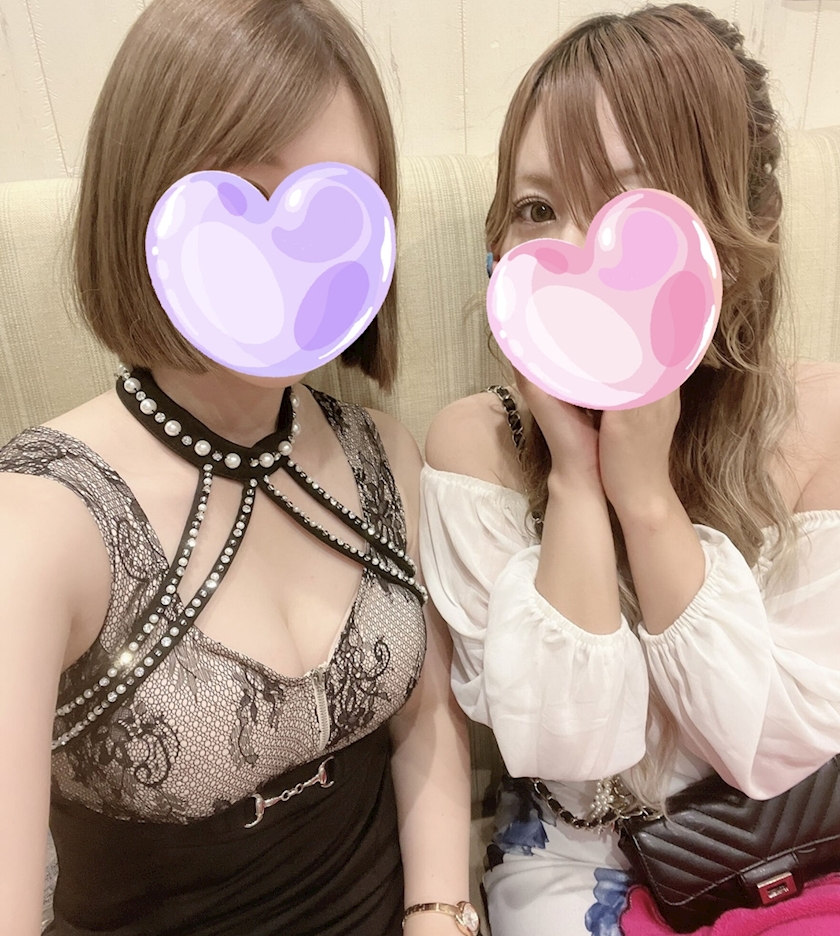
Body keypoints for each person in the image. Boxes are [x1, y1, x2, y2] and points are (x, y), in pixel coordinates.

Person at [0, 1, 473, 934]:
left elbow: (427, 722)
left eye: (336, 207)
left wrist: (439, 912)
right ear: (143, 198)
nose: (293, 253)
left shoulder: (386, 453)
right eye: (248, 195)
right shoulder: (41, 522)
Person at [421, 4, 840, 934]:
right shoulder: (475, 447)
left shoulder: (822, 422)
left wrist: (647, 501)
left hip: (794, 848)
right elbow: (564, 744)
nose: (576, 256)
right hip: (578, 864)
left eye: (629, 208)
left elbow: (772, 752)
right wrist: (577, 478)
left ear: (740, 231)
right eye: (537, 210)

★ ★ ★ ★ ★

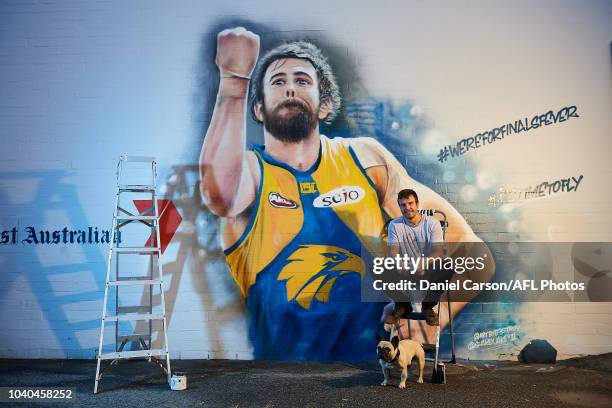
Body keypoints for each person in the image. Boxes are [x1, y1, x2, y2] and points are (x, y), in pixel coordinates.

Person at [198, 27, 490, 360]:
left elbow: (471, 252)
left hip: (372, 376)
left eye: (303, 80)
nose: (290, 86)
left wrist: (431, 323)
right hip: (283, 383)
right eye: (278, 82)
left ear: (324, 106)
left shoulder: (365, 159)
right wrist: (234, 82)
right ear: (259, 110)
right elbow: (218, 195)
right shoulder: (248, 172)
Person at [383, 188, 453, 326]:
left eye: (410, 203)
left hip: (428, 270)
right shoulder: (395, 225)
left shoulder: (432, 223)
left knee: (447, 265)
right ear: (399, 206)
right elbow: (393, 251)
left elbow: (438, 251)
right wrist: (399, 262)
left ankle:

★ ★ ★ ★ ★

Your objective
Restate word for word the entries above, starting at the line with "nose: (576, 256)" and ending at the line with "right eye: (537, 210)", inclusive, and no others.

Completed task
nose: (576, 256)
right hip: (578, 864)
left eye: (629, 208)
left elbow: (772, 752)
right wrist: (577, 478)
left ear: (740, 231)
right eye: (537, 210)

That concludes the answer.